There are many reasons to cut into an apple tree. If the tree is old and threatens your house, that's a good reason to cut it down. If a young tree is overcrowded in an orchard, it may need to be taken out. If a tree is diseased or dying, it should be removed to preserve the health of other plantings. Do everything you can to rehabilitate a mature apple tree before cutting it down and take every measure to ensure the health of a young apple tree if you are able.
Inspect an apple tree before you cut. Each one is different. When planning to take out the entire tree, predict where it may fall, and plan to take major branches down before felling the trunk, especially if higher branches are near power lines.
Put on gloves, hard hat and safety glasses to protect yourself from blisters, falling branches and debris that can cause injury.
For sapling apple trees, use long-handled pruning shears to clip them off at the ground line. That's all you need to do to remove the tree.

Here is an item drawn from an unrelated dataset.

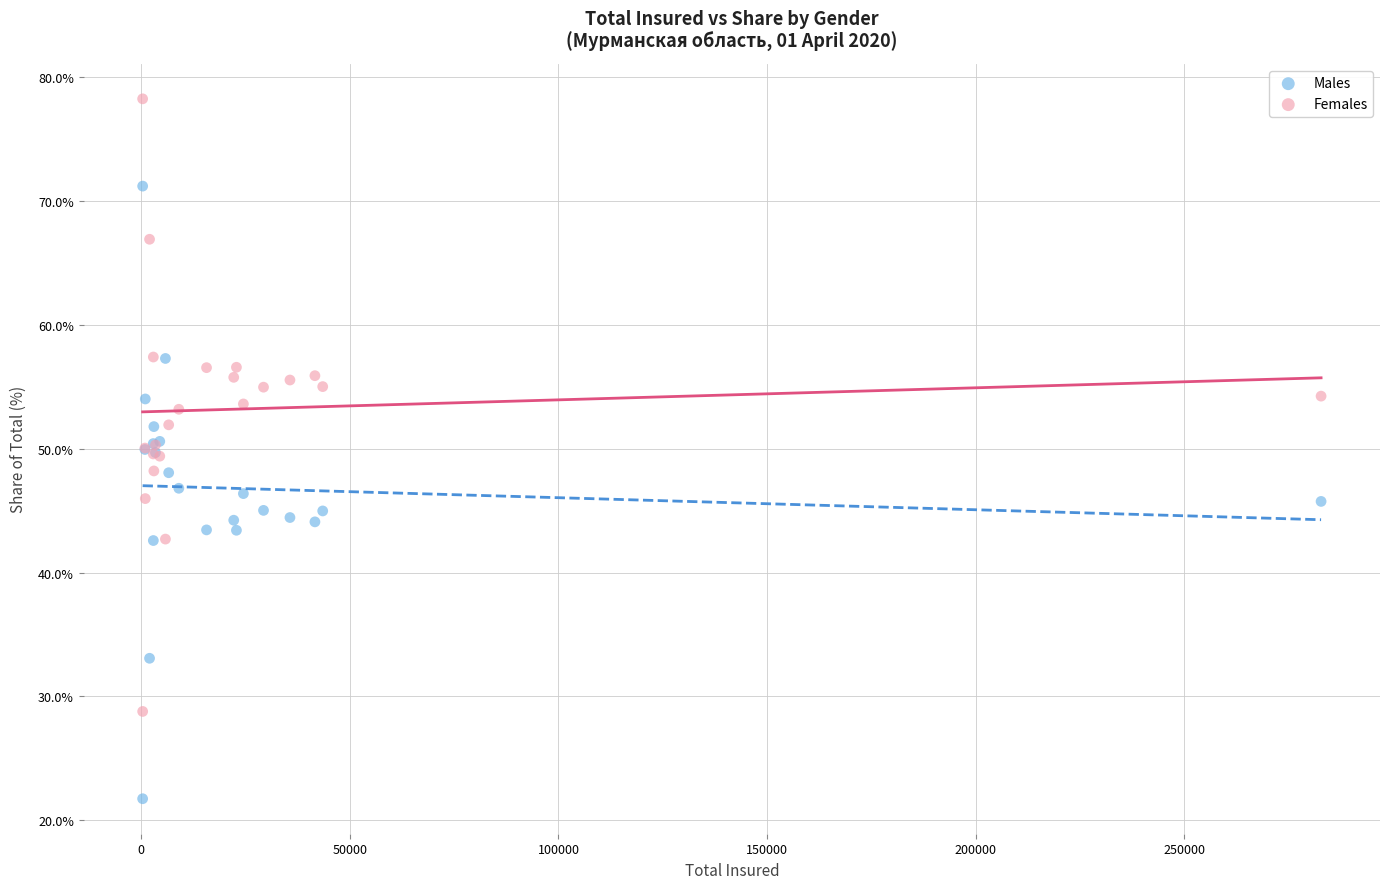

Which series contains the highest Y value?

Females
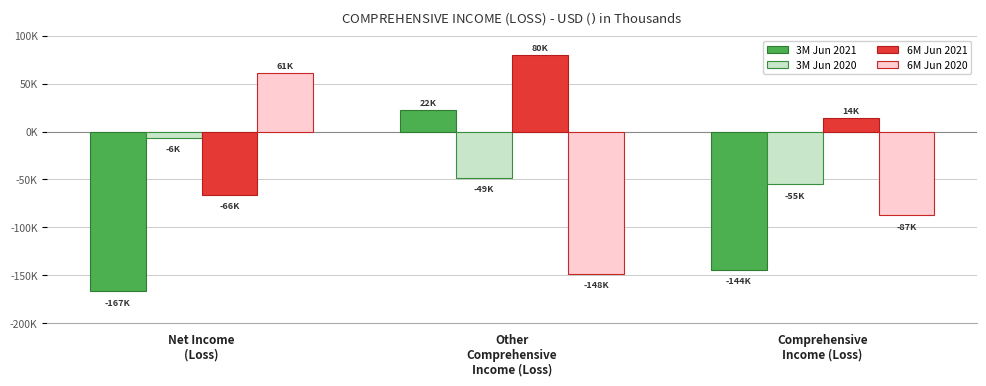

What are all the series names shown in the legend?

3M Jun 2021, 3M Jun 2020, 6M Jun 2021, 6M Jun 2020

Cut branches away from the trunk of mature apple trees from the bottom up. Depending upon the diameter of the branches, you may do this with a set of pruning shears, a handsaw, a long-handled set of pruning shears or a chainsaw. Employ the tool that best fits the task.
Cut the trunk of a mature apple tree 6 inches from the ground line, at a 45-degree angle, with a chainsaw. Cut in the direction in which you want it to fall. Make sure it falls away from you, away from the side of your house, other trees and your neighbors' property.
Level off the stump near the ground line with the chainsaw and let it decay naturally over the next couple of years. As the stump softens and rots, plant hostas or other hardy perennials to mark the spot where your apple tree once stood.